Jesse Hagopian and his wife, Sarah Wilhelm, of Seattle, were in Haiti when the earthquake hit. Suddenly, they found themselves administering first aid to victims.

Jesse Hagopian is an unemployed Seattle teacher with no experience in mending broken bones. That all changed Tuesday evening as he ripped up bed sheets and placed splints on the fractured bones of the earthquake victims in Haiti who found their way to the Villa Creole in the Petionville suburb outside of Port-au-Prince.

Hagopian worked under the direction of an American medic whom he knew only as “J.H.” After the earthquake, J.H. took the lead in the emergency first-aid effort in the hotel’s circular front drive.

“People started coming with a broken leg, a broken arm,” Hagopian said in a Thursday telephone interview with The Seattle Times. “Then the floodgates started to open, and we had truckloads of people show up. I had to do a whole lot of procedures, and the injuries started getting worse.”

Hagopian, 31, had arrived in Haiti on Sunday along with his wife, Sarah Wilhelm, a public-health educator at the University of Washington who was going to spend 10 days working on an AIDS curriculum. Hagopian was laid off last year from his Madison Middle School teaching job. His main task while in Haiti was to take care of their 1-year-old son, Miles.

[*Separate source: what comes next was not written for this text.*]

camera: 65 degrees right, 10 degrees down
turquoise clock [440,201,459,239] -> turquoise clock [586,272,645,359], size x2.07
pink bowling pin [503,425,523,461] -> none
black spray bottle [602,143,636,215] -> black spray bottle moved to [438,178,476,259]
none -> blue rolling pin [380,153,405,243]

They survived the initial quake by taking cover under a hotel door frame. After the violent shaking ended, they went outside. Though part of the hotel collapsed, Hagopian said, all the guests appeared to have escaped without injury, including J.H., who soon drafted the couple to help care for the wounded, while Miles somehow was able to sleep nearby through most of the long, difficult night.

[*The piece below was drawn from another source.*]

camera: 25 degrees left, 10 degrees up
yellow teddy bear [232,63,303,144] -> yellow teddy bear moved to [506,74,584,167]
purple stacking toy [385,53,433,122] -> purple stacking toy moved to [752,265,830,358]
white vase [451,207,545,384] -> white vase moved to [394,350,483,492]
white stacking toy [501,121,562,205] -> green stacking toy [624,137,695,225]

Hagopian said that J.H. “beyond a doubt” was a hero as he created the makeshift clinic without medical supplies. In addition to the broken bones, people had serious head injuries, chunks of flesh missing or gouged eyes.

He also praised the hotel’s employees for handing out water from a special reservoir, and offering the linens to care for the wounded.

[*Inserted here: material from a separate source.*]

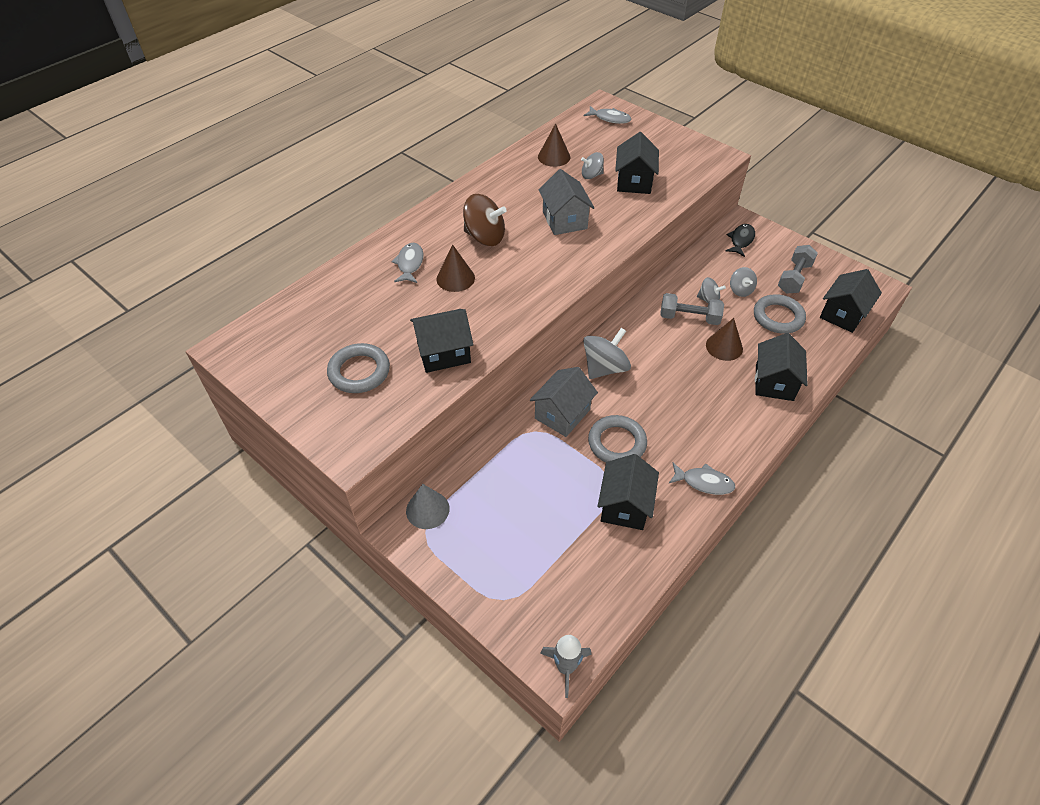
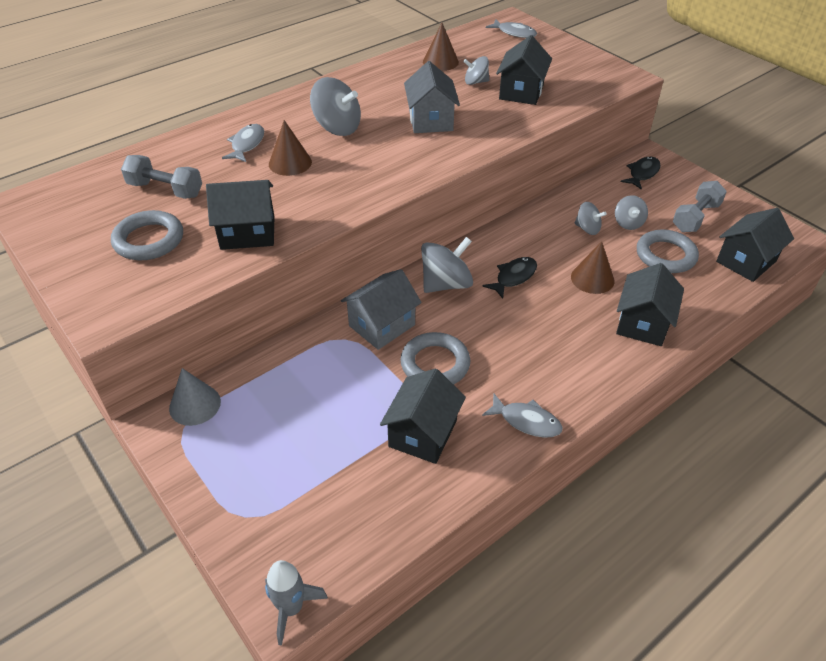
camera: 10 degrees right, 5 degrees down
brown spinning top [463,194,507,246] -> grey spinning top [310,77,361,136]
grey dumbbell [660,293,724,325] -> grey dumbbell moved to [121,155,202,199]
none -> black fish [482,257,537,299]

Hagopian and his family were able to find shelter later that night at a friend’s house that had withstood the quake.

They returned to the hotel the next day and continued to treat the wounded, including an 8-year-old boy who died in the schoolteacher’s arms.

“It was really disturbing,” Hagopian said. “The boy’s dad had gotten out of the house, but the boy hadn’t, so the father started digging and finally got him out.”

But by the time the boy reached the makeshift clinic, he could not be saved.

On Thursday, for the first time, Hagopian and his family ventured into the streets of downtown Port-au-Prince. They found the streets lined with bodies of men, women and children.

“The smell of the bodies are horrible because it’s the third day, and they are starting to decay,” Hagopian said. “Bulldozers were coming in, raising the bodies up and putting them in the back of trucks.”

He and his family hope to be evacuated, but they’re not sure when that will happen. When they return home, they want to help raise money for the rescue and recovery effort.